Я тревожно гляжу на него. Меня злит, что он такой медлительный. Что не может посмотреть быстро и сказать: «Извините, я ошибся!» Он молчит, рассматривает наши фотографии, сверяет их со своей, и я уже не злюсь, а трепещу, словно жду приговора.
Ну а как же все-таки этот? Как с ним быть? Человек прилетел с Украины, ищет сына по имени Сергей, и может быть, папа — его сын…
Родинка на локтевом сгибе. А вдруг есть?.. Что тогда? Два деда? Два бывает, но только когда один — отец отца, а другой — отец матери. Тут совсем не так. И так не бывает.
Гость посмотрел фотографии. Задумался. Сказал:
— Трудно понять. Подождем. Только я вас прошу — пока ни слова. Можно и ошибиться. Будет непростительно. С этим не шутят.

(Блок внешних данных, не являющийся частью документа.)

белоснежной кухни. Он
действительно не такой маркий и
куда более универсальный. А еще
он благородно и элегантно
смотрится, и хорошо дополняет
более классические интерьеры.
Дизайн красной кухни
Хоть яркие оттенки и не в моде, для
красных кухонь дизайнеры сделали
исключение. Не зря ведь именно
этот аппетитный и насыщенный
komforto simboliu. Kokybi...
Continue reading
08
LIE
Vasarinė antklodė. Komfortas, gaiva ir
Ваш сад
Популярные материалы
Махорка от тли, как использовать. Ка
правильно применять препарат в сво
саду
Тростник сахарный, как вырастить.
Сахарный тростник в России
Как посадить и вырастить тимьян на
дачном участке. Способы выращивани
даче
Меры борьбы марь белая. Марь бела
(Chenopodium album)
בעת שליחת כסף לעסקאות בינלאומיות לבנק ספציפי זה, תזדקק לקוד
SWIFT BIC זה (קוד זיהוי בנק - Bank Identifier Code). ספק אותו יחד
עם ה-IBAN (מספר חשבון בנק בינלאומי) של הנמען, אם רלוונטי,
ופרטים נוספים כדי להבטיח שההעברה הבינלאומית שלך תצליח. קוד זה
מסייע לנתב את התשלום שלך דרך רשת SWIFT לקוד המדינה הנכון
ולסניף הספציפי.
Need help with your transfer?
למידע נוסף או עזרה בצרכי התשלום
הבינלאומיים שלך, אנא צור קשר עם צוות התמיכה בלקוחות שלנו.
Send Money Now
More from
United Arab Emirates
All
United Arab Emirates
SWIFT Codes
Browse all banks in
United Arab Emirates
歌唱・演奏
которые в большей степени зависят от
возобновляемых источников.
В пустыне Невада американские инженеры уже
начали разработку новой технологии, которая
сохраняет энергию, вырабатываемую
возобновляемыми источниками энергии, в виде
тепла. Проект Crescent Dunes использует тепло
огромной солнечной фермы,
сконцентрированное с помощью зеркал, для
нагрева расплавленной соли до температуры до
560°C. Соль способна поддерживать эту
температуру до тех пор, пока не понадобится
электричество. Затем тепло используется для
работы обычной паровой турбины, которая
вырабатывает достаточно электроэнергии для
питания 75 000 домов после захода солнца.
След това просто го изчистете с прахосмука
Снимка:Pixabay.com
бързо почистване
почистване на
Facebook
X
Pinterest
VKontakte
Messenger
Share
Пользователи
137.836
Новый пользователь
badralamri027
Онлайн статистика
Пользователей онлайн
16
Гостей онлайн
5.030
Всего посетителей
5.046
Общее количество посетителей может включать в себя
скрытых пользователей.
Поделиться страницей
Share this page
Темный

— Я прошу вас о том же, — ответил дед.
И вот мы ждем. Капает вода из крана на кухне. Тихо капает, совсем не слышно. Но мне слышно.
Кап! Кап! Кап! Кап!
Капля бухает, как дедушкин взрыв.
Бум! Бум!! Бум!!!
И сердце сжимается от предчувствия.
Я понимаю, что ничего не будет. Он же сам просил ничего пока не говорить. Даже если родинка есть. Может быть, еще есть выход. Могу я позвать своих ребят. Кешку, Кирилла. Окружить его со всех сторон, объяснить, что так нельзя, так не бывает! Он же сам говорил, что женился снова, и жена у него Катя, и сын Сережа в институт поступил. А у дедушки никого нет, кроме нас. Бабушка ведь умерла, и он совсем один. Совсем! Неужели так трудно понять? Может же этот человек отказаться? Посмотреть на папу, увидеть родинку, сдержаться, промолчать и уехать обратно на Украину?